Sie wurden verbunden mit "Maipredigten", die den Stellenwert dieser Andachten hervorhoben. Die Maiandachten und die Maipredigten förderten darüber hinaus die marianische Volksfrömmigkeit, die die Menschen emotional ansprachen. Die Blumen und Blüten symbolisieren Maria in ihrer Gnadenfülle; sie wird als "die schönste Blume" besungen.

Auch in Oerlenbach gibt es einen besonderen Brauch, der mit viel Liebe gepflegt wird. "Seit in Oerlenbach Musik gespielt wird ist das Maianspielen Tradition", erklärt Otmar Lutz von der Rentnerband des Musikvereins Oerlenbach. Um 1960 aber schlief dieser ein, die Ursache ist bis heute unbekannt. 1995 griff die Rentnerband diese Tradition wieder auf. Erklangen früher die Marienlieder je nach Windrichtung entweder vom heutigen Sportplatz oder von der Straße nach Ebenhausen her, so treffen sich heute Musiker und Bewohner an der Sebastianikapelle in der Kapellenstraße.

Die Rentnerband spielte verschiedene Marienlieder wie "Maria Maienkönigin", "O himmlische Frau Königin". "Meerstern ich dich grüße" oder "Segne du Maria", bei denen die Zuhörer mitsingen durfte. Dazwischen rezitierte Lutz sinnliche, berührende, meditative Gedanken unter dem Motto "Kommen und Gehen". Wie der Wechsel der Jahreszeiten, so unterläge der Mensch einem ständigen Wechsel. Man wird geboren und geht am Ende des Lebens. Die Kapelle hat seit dem Jahre 1820 eine große Bedeutung für die Gemeinde Oerlenbach und unterlag dem Gesetz des "Kommen und Gehens". Anfangs als kleines Tempelchen auf dem Grundstück eines Oerlenbacher Bürgers gebaut, weil der Ort vom einer Typhusepidemie verschont wurde, musste diese 50 Jahre später durch eine Kapelle aus Lehm ersetzt werden.

Eine weitere Bauphase erfuhr die Kapelle nach dem 1. Weltkrieg, als August Müller unversehrt aus den Kämpfen gegen Russland zurückkam.

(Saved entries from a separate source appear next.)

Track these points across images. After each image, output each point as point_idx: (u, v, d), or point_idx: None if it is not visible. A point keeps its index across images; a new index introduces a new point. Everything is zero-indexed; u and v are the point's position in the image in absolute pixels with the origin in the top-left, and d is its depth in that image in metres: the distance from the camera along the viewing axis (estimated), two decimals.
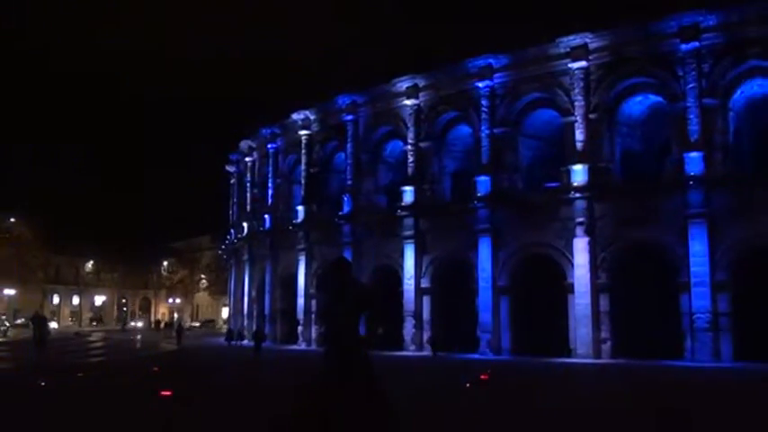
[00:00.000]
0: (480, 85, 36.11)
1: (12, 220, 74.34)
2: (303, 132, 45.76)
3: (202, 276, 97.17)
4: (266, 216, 49.44)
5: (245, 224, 53.79)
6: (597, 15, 32.61)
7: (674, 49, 30.91)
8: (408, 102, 39.27)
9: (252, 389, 17.40)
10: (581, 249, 32.20)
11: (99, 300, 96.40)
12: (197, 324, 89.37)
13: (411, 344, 37.38)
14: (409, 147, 39.29)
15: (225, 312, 78.92)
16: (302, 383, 7.98)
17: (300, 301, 44.53)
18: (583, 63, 33.02)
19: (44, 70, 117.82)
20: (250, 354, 34.21)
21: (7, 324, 62.03)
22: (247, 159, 54.67)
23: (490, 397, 16.04)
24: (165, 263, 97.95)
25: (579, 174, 32.62)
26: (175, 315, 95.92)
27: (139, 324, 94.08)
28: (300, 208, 45.54)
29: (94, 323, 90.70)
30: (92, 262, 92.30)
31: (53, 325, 66.77)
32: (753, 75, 30.49)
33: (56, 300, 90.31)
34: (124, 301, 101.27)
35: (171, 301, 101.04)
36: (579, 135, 32.88)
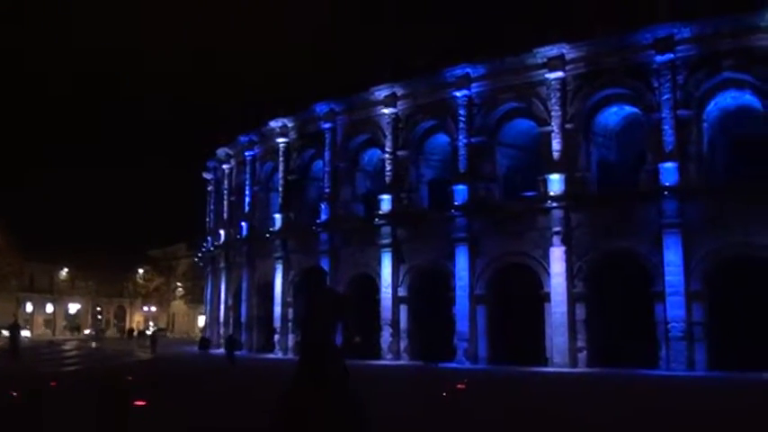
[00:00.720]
0: (458, 94, 36.25)
1: None
2: (281, 140, 45.65)
3: (178, 285, 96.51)
4: (243, 224, 49.22)
5: (221, 232, 53.53)
6: (574, 26, 32.73)
7: (650, 61, 31.24)
8: (386, 110, 39.32)
9: (226, 397, 17.26)
10: (557, 258, 32.36)
11: (73, 308, 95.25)
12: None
13: (388, 352, 37.32)
14: (387, 155, 39.32)
15: (201, 321, 78.39)
16: (282, 393, 7.93)
17: (277, 309, 44.31)
18: (559, 73, 33.26)
19: (14, 69, 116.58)
20: (224, 362, 34.00)
21: None
22: (224, 166, 54.45)
23: (467, 406, 16.04)
24: (141, 271, 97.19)
25: (556, 183, 32.82)
26: (150, 323, 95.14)
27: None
28: (277, 216, 45.38)
29: (72, 332, 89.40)
30: (66, 269, 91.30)
31: (26, 333, 66.00)
32: (726, 86, 30.88)
33: (29, 308, 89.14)
34: (99, 309, 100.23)
35: (146, 309, 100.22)
36: (556, 145, 33.09)
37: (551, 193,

Trotz anfänglicher Schwierigkeiten konnte die jetzige Kapelle mit Unterstützung der Gemeinde Oerlenbach und eines Würzburger Architekten vollendet werden. Diente sie nach dem Ersten Weltkrieg dem Gedenken der Gefallenen dieses Krieges, kamen mit dem Zweiten Weltkrieg weitere sinnlose Gefallene hinzu, denen in tiefer Trauer gedacht werden musste. Sinngemäß rief die Gemeinde die "gelobte Prozession" als Dank dafür, dass Oerlenbach weitgehend von Kriegsschäden verschont blieb, ins Leben. So blieb das "Maianspielen" unterschwellig auch ein Dankgebet für 73 Jahren Frieden in unserem Land - und zugleich ein Bittgebet, dass es auch weiterhin so bleibe.